#### [Exercise passage]
=== Begin Enclosure ===

I've spent all afternoon trying to make an index of just the titles in a few abc files. I did it last year and had very clean indexes from the file but I can't remember what software I used. Today, I've tried abctools, abceditor, abcfind, mcmusiceditor, abcexplorer.
The closest I got was abceditor but the index it turns out also includes the tune number. I thought I might have used abcmus but I'm now running windows 7, 64 bit Home Premium and I can't get that to work.
BarFly for the Mac lets you export the header fields in a configurable tab-separated format.
You can do the same thing with Unix text processing utilities like sed and awk. I think there are versions of those for Windows. (Don't the most recent versions of Windows provide you with some sort of rudimentary Unix shell as an application program? - that should do it, if it's sophisticated enough to support pipes as Unix had them in the mid-1970s).
In the Terminal on my Mac (should be the same in any Unix environment) this does it:
The one problem is that if you have multiple titles listed in the header of your ABCs, you'll get all the titles... (Or maybe that's a feature, not a bug)
I was going to suggest the same as Rick Payman. I used to do that sort of thing a lot. But recently I find myself opening 'ABC-like' text files in Excel, all into one field, sorting the lines and then messing around with them.
For example: Open the file in Excel, all into one column. Fill another column with numbers 1,2 3 etc (put in the first few then fill down). Sort by the column with the ABC, delete all except lines starting T: and X: Sort by the number column, then use assorted formula on the corresponding fields to get a list of Title against 'X:value'. Tricky if you have multiple T: lines but with an afternoon to spare it could be done !
Thanks for all the input. I have too many tunes to go through the files and cleaning it up with tune at a time. It was ABCmus that I used to use to get my indexes. It normally doesnt run in Windows 7 but it does run in the Virtual PC under the XP mode in Win 7.

=== End Enclosure ===

Stored items
=== Begin Enclosure ===

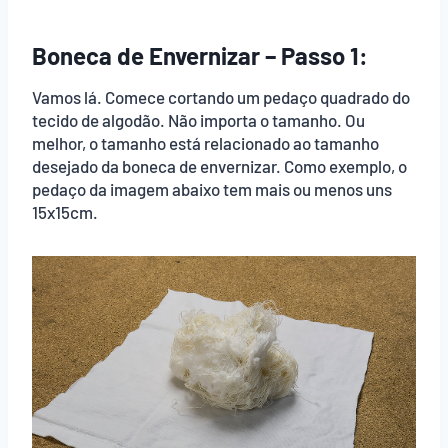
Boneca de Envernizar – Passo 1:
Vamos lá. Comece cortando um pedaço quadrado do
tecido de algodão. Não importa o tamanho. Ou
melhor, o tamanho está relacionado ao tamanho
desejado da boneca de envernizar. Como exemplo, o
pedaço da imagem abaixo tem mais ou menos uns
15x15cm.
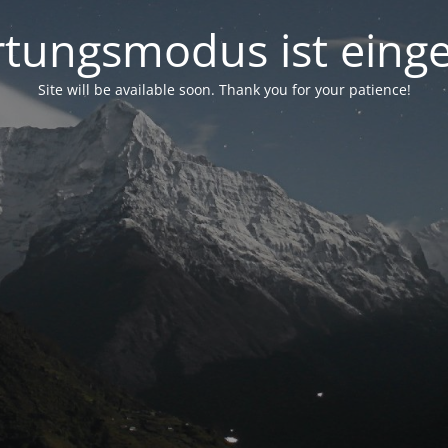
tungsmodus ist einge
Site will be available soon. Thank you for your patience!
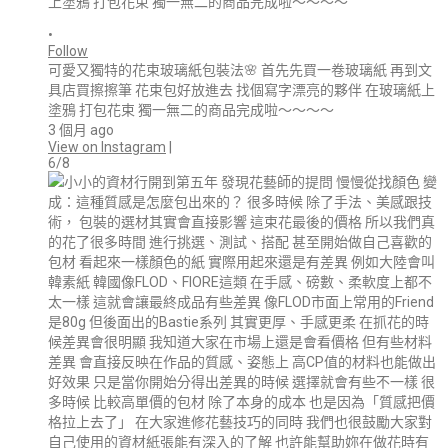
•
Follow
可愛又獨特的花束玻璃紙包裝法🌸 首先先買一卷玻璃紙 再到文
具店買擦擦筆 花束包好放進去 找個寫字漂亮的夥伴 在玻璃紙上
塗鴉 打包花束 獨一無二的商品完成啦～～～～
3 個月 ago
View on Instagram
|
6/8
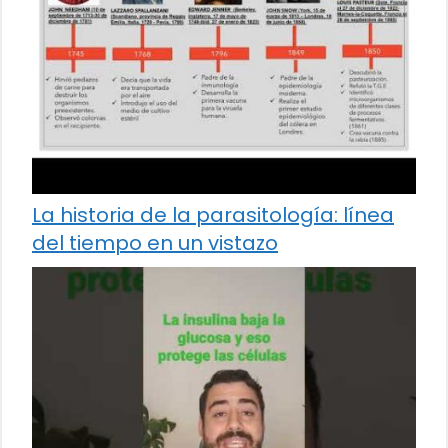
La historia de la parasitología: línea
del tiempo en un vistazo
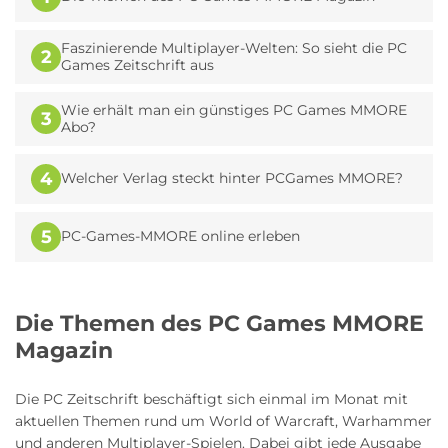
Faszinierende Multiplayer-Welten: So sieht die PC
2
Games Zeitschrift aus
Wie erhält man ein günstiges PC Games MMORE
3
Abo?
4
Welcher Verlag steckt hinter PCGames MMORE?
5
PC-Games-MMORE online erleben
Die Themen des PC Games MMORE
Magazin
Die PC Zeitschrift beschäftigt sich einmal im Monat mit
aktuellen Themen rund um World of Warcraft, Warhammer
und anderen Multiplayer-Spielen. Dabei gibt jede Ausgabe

=== End Enclosure ===

#### [Exercise instructions]
[A] In the discussion about indexing ABC tune titles, which programs does the first post say were tried that day?
[B] Quote the stretch of the discussion about indexing ABC tune titles from "In the Terminal" through "could be done !".

#### [Responses in order]
[A] abctools, abceditor, abcfind, mcmusiceditor, abcexplorer

[B]
In the Terminal on my Mac (should be the same in any Unix environment) this does it:
The one problem is that if you have multiple titles listed in the header of your ABCs, you'll get all the titles... (Or maybe that's a feature, not a bug)
I was going to suggest the same as Rick Payman. I used to do that sort of thing a lot. But recently I find myself opening 'ABC-like' text files in Excel, all into one field, sorting the lines and then messing around with them.
For example: Open the file in Excel, all into one column. Fill another column with numbers 1,2 3 etc (put in the first few then fill down). Sort by the column with the ABC, delete all except lines starting T: and X: Sort by the number column, then use assorted formula on the corresponding fields to get a list of Title against 'X:value'. Tricky if you have multiple T: lines but with an afternoon to spare it could be done !